N.J. considers higher tolls for higher speeds

July 8, 2008 3:48:18 PM PDT
Paying higher tolls to go faster? Or creating privately-run lanes just for trucks and buses. Those are two of the ideas being proposed for the New Jersey Turnpike. Would you pay extra to drive in a high-speed lane on the Turnpike or the Garden State Parkway that would let you buzz by all the traffic? Zita Hudnut from Medford would.

"If I can get someplace in an hour by paying a couple bucks more rather than paying less money and taking 3 hours, I'll give you the couple bucks and get there in an hour."

Some lawmakers are now discussing the idea of having private companies build and run express lanes on the toll roads and allow them to charge nearly double the normal toll.
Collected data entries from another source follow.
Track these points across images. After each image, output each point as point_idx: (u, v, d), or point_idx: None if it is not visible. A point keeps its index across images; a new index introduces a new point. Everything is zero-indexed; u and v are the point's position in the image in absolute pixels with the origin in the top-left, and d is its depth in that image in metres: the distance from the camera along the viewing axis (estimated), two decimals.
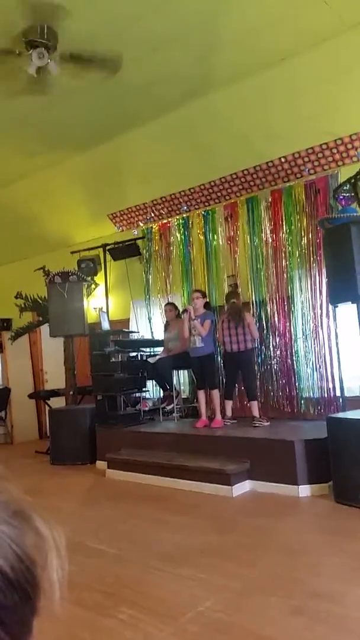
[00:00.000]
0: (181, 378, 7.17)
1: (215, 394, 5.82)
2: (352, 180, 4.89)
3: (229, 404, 6.01)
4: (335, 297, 4.66)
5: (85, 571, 3.17)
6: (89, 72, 4.85)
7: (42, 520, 0.47)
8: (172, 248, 7.52)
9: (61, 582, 0.45)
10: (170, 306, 6.95)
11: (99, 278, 8.10)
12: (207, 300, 6.07)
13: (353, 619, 2.45)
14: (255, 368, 6.22)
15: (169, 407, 6.75)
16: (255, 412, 5.78)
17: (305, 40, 5.03)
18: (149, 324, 7.79)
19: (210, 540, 3.62)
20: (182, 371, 7.03)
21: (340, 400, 5.72)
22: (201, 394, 5.87)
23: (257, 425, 5.65)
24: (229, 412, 6.04)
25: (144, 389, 7.01)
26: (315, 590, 2.74)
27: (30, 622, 0.43)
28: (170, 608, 2.65)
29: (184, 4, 4.41)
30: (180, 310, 6.82)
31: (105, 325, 7.01)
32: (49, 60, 4.47)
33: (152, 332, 7.69)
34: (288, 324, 6.33)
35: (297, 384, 6.23)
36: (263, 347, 6.52)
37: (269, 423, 5.76)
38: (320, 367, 6.03)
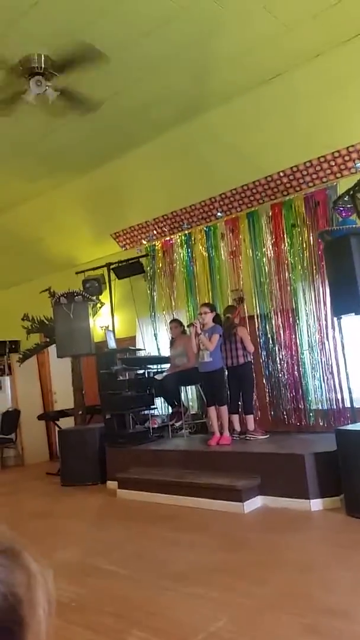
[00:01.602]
0: (189, 394, 7.16)
1: (224, 410, 5.80)
2: (351, 192, 4.92)
3: (235, 419, 6.01)
4: (339, 309, 4.66)
5: (96, 593, 3.15)
6: (70, 108, 5.01)
7: (31, 558, 0.48)
8: (175, 264, 7.57)
9: (47, 616, 0.47)
10: (176, 323, 6.98)
11: (104, 297, 8.15)
12: (217, 313, 6.05)
13: None
14: (252, 382, 6.20)
15: (177, 424, 6.74)
16: (250, 426, 5.90)
17: (299, 56, 5.09)
18: (155, 340, 7.81)
19: (221, 558, 3.60)
20: (190, 387, 7.02)
21: (350, 412, 5.69)
22: (212, 411, 5.84)
23: (249, 438, 5.78)
24: (237, 427, 6.03)
25: (152, 407, 7.01)
26: (329, 606, 2.71)
27: None
28: (182, 629, 2.63)
29: (177, 26, 4.49)
30: (186, 325, 6.83)
31: (112, 344, 7.04)
32: (47, 88, 4.57)
33: (158, 349, 7.71)
34: (294, 336, 6.32)
35: (304, 397, 6.21)
36: (270, 360, 6.52)
37: (266, 436, 5.80)
38: (327, 378, 6.01)
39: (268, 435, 5.85)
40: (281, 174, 6.21)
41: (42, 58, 4.54)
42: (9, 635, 0.43)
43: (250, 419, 5.95)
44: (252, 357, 6.08)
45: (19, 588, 0.45)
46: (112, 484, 6.02)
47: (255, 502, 4.75)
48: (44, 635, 0.46)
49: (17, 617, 0.44)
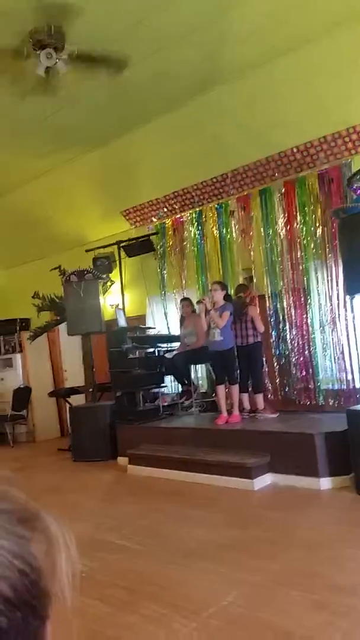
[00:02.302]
0: (199, 373, 7.17)
1: (235, 388, 5.80)
2: None
3: (245, 397, 6.03)
4: (352, 287, 4.61)
5: (108, 567, 3.21)
6: (96, 71, 4.86)
7: (52, 519, 0.47)
8: (186, 243, 7.51)
9: (72, 584, 0.45)
10: (187, 301, 6.95)
11: (114, 275, 8.13)
12: (228, 292, 6.00)
13: None
14: (262, 361, 6.21)
15: (187, 402, 6.77)
16: (260, 405, 5.93)
17: (314, 29, 4.95)
18: (165, 319, 7.80)
19: (231, 534, 3.63)
20: (199, 366, 7.03)
21: None
22: (220, 389, 5.84)
23: (259, 417, 5.82)
24: (246, 405, 6.05)
25: (162, 385, 7.03)
26: (337, 584, 2.74)
27: (39, 632, 0.43)
28: (192, 603, 2.67)
29: (190, 0, 4.38)
30: (195, 302, 6.78)
31: (122, 322, 7.04)
32: (57, 60, 4.48)
33: (168, 328, 7.71)
34: (305, 315, 6.28)
35: (315, 376, 6.20)
36: (280, 339, 6.50)
37: (276, 415, 5.83)
38: (338, 358, 5.98)
39: (278, 414, 5.86)
40: (295, 149, 6.10)
41: (52, 29, 4.44)
42: (32, 613, 0.42)
43: (260, 397, 5.97)
44: (262, 336, 6.06)
45: (39, 559, 0.43)
46: (122, 460, 6.09)
47: (265, 480, 4.78)
48: (69, 605, 0.45)
49: (39, 591, 0.42)
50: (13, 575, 0.41)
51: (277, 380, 6.52)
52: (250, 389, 6.08)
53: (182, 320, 7.03)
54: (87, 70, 4.84)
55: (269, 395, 6.49)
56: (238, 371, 5.86)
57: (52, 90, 4.99)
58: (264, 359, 6.37)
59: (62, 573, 0.44)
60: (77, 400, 7.76)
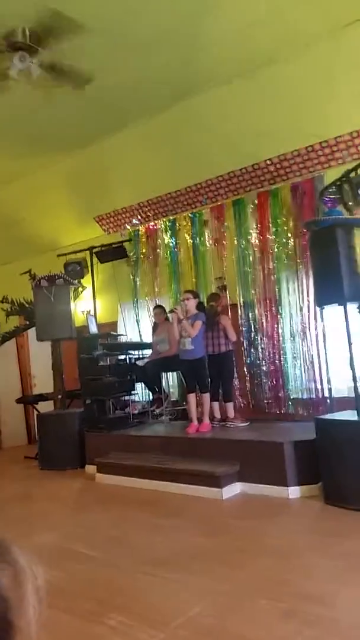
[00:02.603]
0: (170, 380, 7.16)
1: (206, 397, 5.81)
2: (338, 183, 4.92)
3: (215, 406, 6.04)
4: (322, 299, 4.68)
5: (75, 578, 3.15)
6: (60, 83, 4.88)
7: (20, 552, 0.46)
8: (159, 250, 7.52)
9: (37, 615, 0.44)
10: (160, 309, 6.95)
11: (86, 281, 8.07)
12: (200, 301, 6.02)
13: (344, 623, 2.46)
14: (233, 370, 6.25)
15: (158, 410, 6.74)
16: (230, 413, 5.97)
17: (291, 43, 5.05)
18: (137, 326, 7.77)
19: (200, 543, 3.62)
20: (171, 374, 7.02)
21: (328, 401, 5.76)
22: (191, 398, 5.82)
23: (230, 426, 5.85)
24: (217, 414, 6.06)
25: (132, 392, 6.99)
26: (306, 592, 2.75)
27: None
28: (160, 613, 2.64)
29: (168, 6, 4.41)
30: (167, 311, 6.80)
31: (93, 329, 6.98)
32: (31, 63, 4.45)
33: (140, 335, 7.68)
34: (276, 325, 6.35)
35: (285, 386, 6.26)
36: (252, 348, 6.54)
37: (246, 424, 5.86)
38: (308, 368, 6.06)
39: (248, 423, 5.89)
40: (268, 162, 6.18)
41: (26, 32, 4.41)
42: None
43: (230, 406, 5.99)
44: (233, 345, 6.10)
45: (7, 591, 0.42)
46: (91, 469, 6.01)
47: (234, 489, 4.79)
48: (34, 636, 0.44)
49: (6, 624, 0.41)
50: None
51: (248, 389, 6.56)
52: (220, 398, 6.09)
53: (155, 327, 7.02)
54: (52, 81, 4.86)
55: (240, 404, 6.52)
56: (209, 380, 5.87)
57: (26, 94, 4.96)
58: (236, 367, 6.41)
59: (29, 606, 0.44)
60: (46, 407, 7.64)
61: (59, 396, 7.24)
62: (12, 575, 0.44)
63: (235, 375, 6.45)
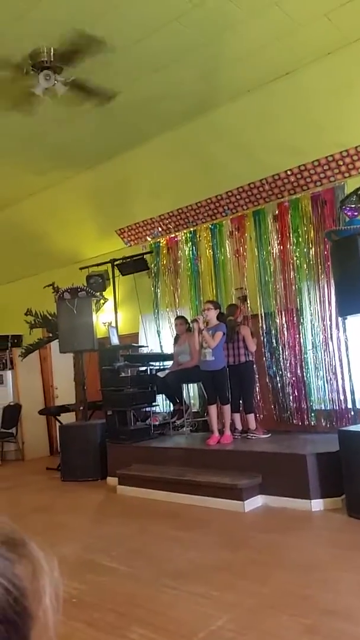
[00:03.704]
0: (191, 392, 7.15)
1: (227, 409, 5.78)
2: (359, 192, 4.89)
3: (236, 417, 6.00)
4: (344, 309, 4.64)
5: (96, 590, 3.15)
6: (84, 100, 4.98)
7: (36, 547, 0.47)
8: (180, 262, 7.55)
9: (54, 610, 0.45)
10: (181, 320, 6.94)
11: (108, 293, 8.14)
12: (222, 311, 6.01)
13: None
14: (253, 381, 6.24)
15: (179, 422, 6.73)
16: (252, 425, 5.91)
17: (309, 54, 5.07)
18: (158, 337, 7.80)
19: (222, 556, 3.59)
20: (192, 385, 7.01)
21: (352, 412, 5.68)
22: (212, 409, 5.80)
23: (251, 437, 5.80)
24: (238, 426, 6.02)
25: (153, 404, 7.00)
26: (329, 607, 2.70)
27: None
28: (182, 627, 2.62)
29: (188, 23, 4.47)
30: (190, 320, 6.79)
31: (115, 340, 7.02)
32: (56, 82, 4.56)
33: (161, 346, 7.70)
34: (297, 335, 6.31)
35: (307, 396, 6.19)
36: (273, 359, 6.50)
37: (268, 435, 5.81)
38: (330, 379, 5.99)
39: (270, 435, 5.84)
40: (288, 172, 6.18)
41: (51, 51, 4.52)
42: (14, 629, 0.42)
43: (251, 417, 5.95)
44: (253, 356, 6.07)
45: (23, 580, 0.44)
46: (112, 480, 6.01)
47: (256, 501, 4.74)
48: (52, 629, 0.45)
49: (22, 609, 0.43)
50: None
51: (270, 400, 6.51)
52: (241, 409, 6.06)
53: (177, 338, 7.03)
54: (75, 99, 4.96)
55: (260, 415, 6.47)
56: (230, 391, 5.85)
57: (30, 111, 5.06)
58: (257, 377, 6.38)
59: (46, 597, 0.45)
60: (68, 418, 7.69)
61: (81, 407, 7.29)
62: (28, 567, 0.45)
63: (257, 386, 6.41)
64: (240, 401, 6.04)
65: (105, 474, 6.31)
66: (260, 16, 4.45)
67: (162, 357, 7.36)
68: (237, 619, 2.66)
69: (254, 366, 6.18)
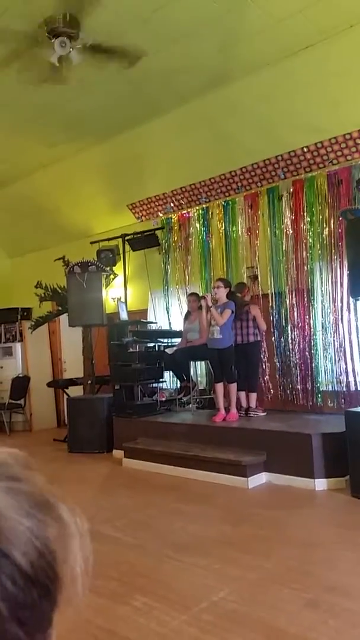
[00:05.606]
0: (198, 369, 7.16)
1: (233, 387, 5.79)
2: None
3: (242, 396, 6.02)
4: (357, 290, 4.59)
5: (100, 559, 3.17)
6: (108, 63, 4.85)
7: (67, 509, 0.46)
8: (191, 239, 7.49)
9: (84, 574, 0.45)
10: (194, 296, 6.88)
11: (118, 268, 8.11)
12: (232, 290, 5.96)
13: None
14: (260, 361, 6.28)
15: (185, 398, 6.76)
16: (252, 403, 5.99)
17: (330, 29, 4.92)
18: (167, 314, 7.78)
19: (225, 530, 3.63)
20: (199, 362, 7.02)
21: None
22: (219, 387, 5.82)
23: (252, 415, 5.90)
24: (244, 404, 6.04)
25: (161, 380, 7.02)
26: (330, 584, 2.73)
27: (50, 617, 0.43)
28: (184, 597, 2.67)
29: None
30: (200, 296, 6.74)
31: (124, 316, 7.02)
32: (71, 49, 4.46)
33: (169, 323, 7.69)
34: (307, 316, 6.26)
35: (314, 377, 6.18)
36: (282, 339, 6.48)
37: (265, 414, 5.93)
38: (339, 360, 5.97)
39: (265, 413, 5.93)
40: (305, 149, 6.07)
41: (68, 17, 4.41)
42: (45, 593, 0.41)
43: (253, 396, 6.01)
44: (262, 336, 6.06)
45: (54, 543, 0.43)
46: (118, 453, 6.08)
47: (260, 478, 4.78)
48: (81, 594, 0.45)
49: (53, 573, 0.42)
50: (33, 553, 0.40)
51: (277, 380, 6.51)
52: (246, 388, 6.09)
53: (187, 315, 7.00)
54: (98, 61, 4.83)
55: (268, 395, 6.49)
56: (236, 370, 5.84)
57: (64, 79, 4.96)
58: (265, 358, 6.37)
59: (74, 560, 0.44)
60: (75, 391, 7.76)
61: (89, 381, 7.34)
62: (57, 530, 0.44)
63: (267, 365, 6.42)
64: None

That would allow the state to make billions of dollars in road improvements without huge toll hikes for drivers who don't use the special lanes.

One proposal would have an express lane the entire length of the Turnpike for trucks and busses.

Another would build new lanes from exit 8A to exit 6, which leads to the Pennsylvania Turnpike. The Parkway would be widened to 3 lanes south of Exit 80 near Toms River all the way down the shore.

"We'd make a decision to continue on the old part of the road where there's no toll increase or take a new section where there would be an increase," said State Senate president Richard Codey.

Letting private firms operate toll road lanes is an idea worth examining, but it alone wouldn't raise enough money to pay for statewide transportation improvements, Gov. Jon Corzine said Tuesday.

"We're looking at a whole host of alternatives, and we have an absolute need to come together with a plan that will allow us to fund both safety and congestion initiatives that I think the public very much expects to be funded," Corzine said. "And we need to make sure that we take on some of the capital projects, and that's going to take a broad financing plan."

"When you have to travel and you want to get where you want to get you don't care how much it costs to get there," said Daphne Williams of Westchester, New York.

"I think they do it in Texas. I've seen it there and people use it a lot. They'll pay extra to be able to just fly down the highway as fast as they can go and not have to stop all the time," said Steve Briggs of Baltimore, Maryland.